Polecane, Aktualności, Aplikacja mobilna, Poranne Pytania
„W lokalu lub korespondencyjnie”. Poseł Zbigniew Babalski o nowej ustawie ws. głosowania w wyborach prezydenckich
– Jestem przekonany, że zdołamy w sposób bardzo demokratyczny i konstytucyjny przeprowadzić wybory – mówił w Porannych pytaniach poseł PiS Zbigniew Babalski, komentując przyjętą wczoraj ustawę o głosowaniu w wyborach prezydenckich.
Sejm uchwalił we wtorek późnym wieczorem ustawę dotyczącą tegorocznych wyborów prezydenckich. Zakłada ona, że głosowanie będzie odbywać się w lokalach wyborczych, ale będzie też możliwość głosowania korespondencyjnego.
Gorąco wierzę w to, że wypełniliśmy wszelkie oczekiwania jeśli chodzi o rozwiązania dotyczące przeprowadzenia wyborów w terminie konstytucyjnym.
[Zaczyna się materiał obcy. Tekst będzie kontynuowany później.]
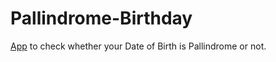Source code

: # Pallindrome-Birthday

[App](https://pallindrome-birthday-7db5b4.netlify.app/) to check whether your Date of Birth is Pallindrome or not.
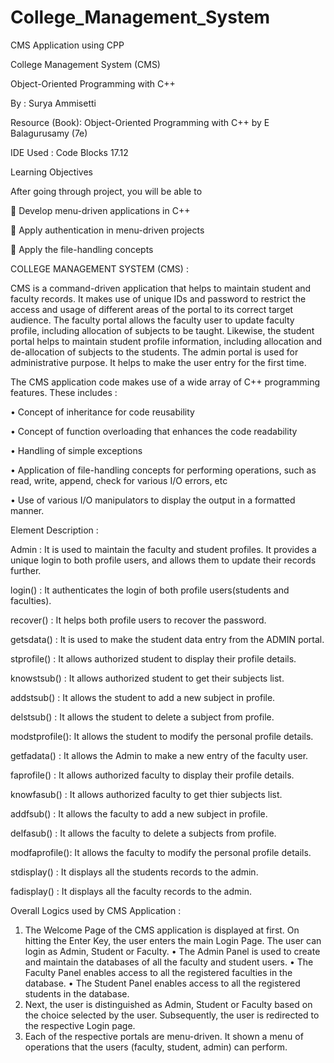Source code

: # College_Management_System
CMS Application using CPP

College Management System (CMS)

Object-Oriented Programming with C++

By : Surya Ammisetti

Resource (Book): Object-Oriented Programming with C++ by E Balagurusamy (7e)

IDE Used : Code Blocks 17.12

Learning Objectives

After going through project, you will be able to 

	Develop menu-driven applications in C++

	Apply authentication in menu-driven projects

	Apply the file-handling concepts

COLLEGE MANAGEMENT SYSTEM (CMS) : 

CMS is a command-driven application that helps to maintain student and faculty records. It makes use of unique IDs and password 
to restrict the access and usage of different areas of the portal to its correct target audience. The faculty portal allows the 
faculty user to update faculty profile, including allocation of subjects to be taught. Likewise, the student portal helps to 
maintain student profile information, including allocation and de-allocation of subjects to the students. The admin portal is 
used for administrative purpose. It helps to make the user entry for the first time.

The CMS  application code makes use of a wide array of C++ programming features. These includes :

•	Concept of inheritance for code reusability

•	Concept of function overloading that enhances the code readability

•	Handling of simple exceptions

•	Application of file-handling concepts for performing operations, such as read, write, append, check for various I/O errors, etc

•	Use of various I/O manipulators to display the output in a formatted manner.

Element	Description : 

Admin         : It is used to maintain the faculty and student profiles. It provides a unique login to both profile users, and 
              allows them to update their records further.

login()       : It authenticates the login of both profile users(students and faculties).

recover()     : It helps both profile users to recover the password.

getsdata()    : It is used to make the student data entry from the ADMIN portal.

stprofile()   : It allows authorized student to display their profile details.

knowstsub()   : It allows authorized student to get their subjects list.

addstsub()    : It allows the student to add a new subject in profile.

delstsub()    : It allows the student to delete a subject from profile.

modstprofile(): It allows the student to modify the personal profile details.

getfadata()   : It allows the Admin to make a new entry of the faculty user.

faprofile()   : It allows authorized faculty to display their profile details.

knowfasub()   : It allows authorized faculty to get thier subjects list.

addfsub()     : It allows the faculty to add a new subject in profile.

delfasub()    : It allows the faculty to delete a subjects from profile.

modfaprofile(): It allows the faculty to modify the personal profile details.

stdisplay()   : It displays all the students records to the admin.

fadisplay()	  : It displays all the faculty records to the admin.

Overall Logics used by CMS Application :
1. The Welcome Page of the CMS application is displayed at first. On hitting the Enter Key, the user enters the main Login Page. The 
   user can login as Admin, Student or Faculty.
    •	The Admin Panel is used to create and maintain the databases of all the faculty and student users.
    •	The Faculty Panel enables access to all the registered faculties in the database.
    •	The Student Panel enables access to all the registered students in the database.
2. Next, the user is distinguished as Admin, Student or Faculty based on the choice selected by the user. Subsequently, the user is 
   redirected to the respective Login page.
3. Each of the respective portals are menu-driven. It shown a menu of operations that the users (faculty, student, admin) can perform.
Do 6 sierpnia powinniśmy wybrać prezydenta RP. Ta ustawa daje możliwość tym, którzy chcą głosować korespondencyjnie lub tym, którzy chcą iść do urn. (…) Mamy taką, a nie inną opozycję. Opozycja postępuje radykalnie, aby sparaliżować politycznie kraj i doprowadzić do tego, aby do 6 sierpnia nie odbyły się wybory prezydenckie
– mówił poseł PiS.
Minister zdrowia mówił nie tak dawno, że bezpieczne wybory prezydenckie, w tradycyjnej formie, można przeprowadzić dopiero za 2 lata. Poseł Babalski przekonywał, że Łukasz Szumowski, mimo przyjętej ustawy przez Sejm, dalej pozostaje przy swoim stanowisku.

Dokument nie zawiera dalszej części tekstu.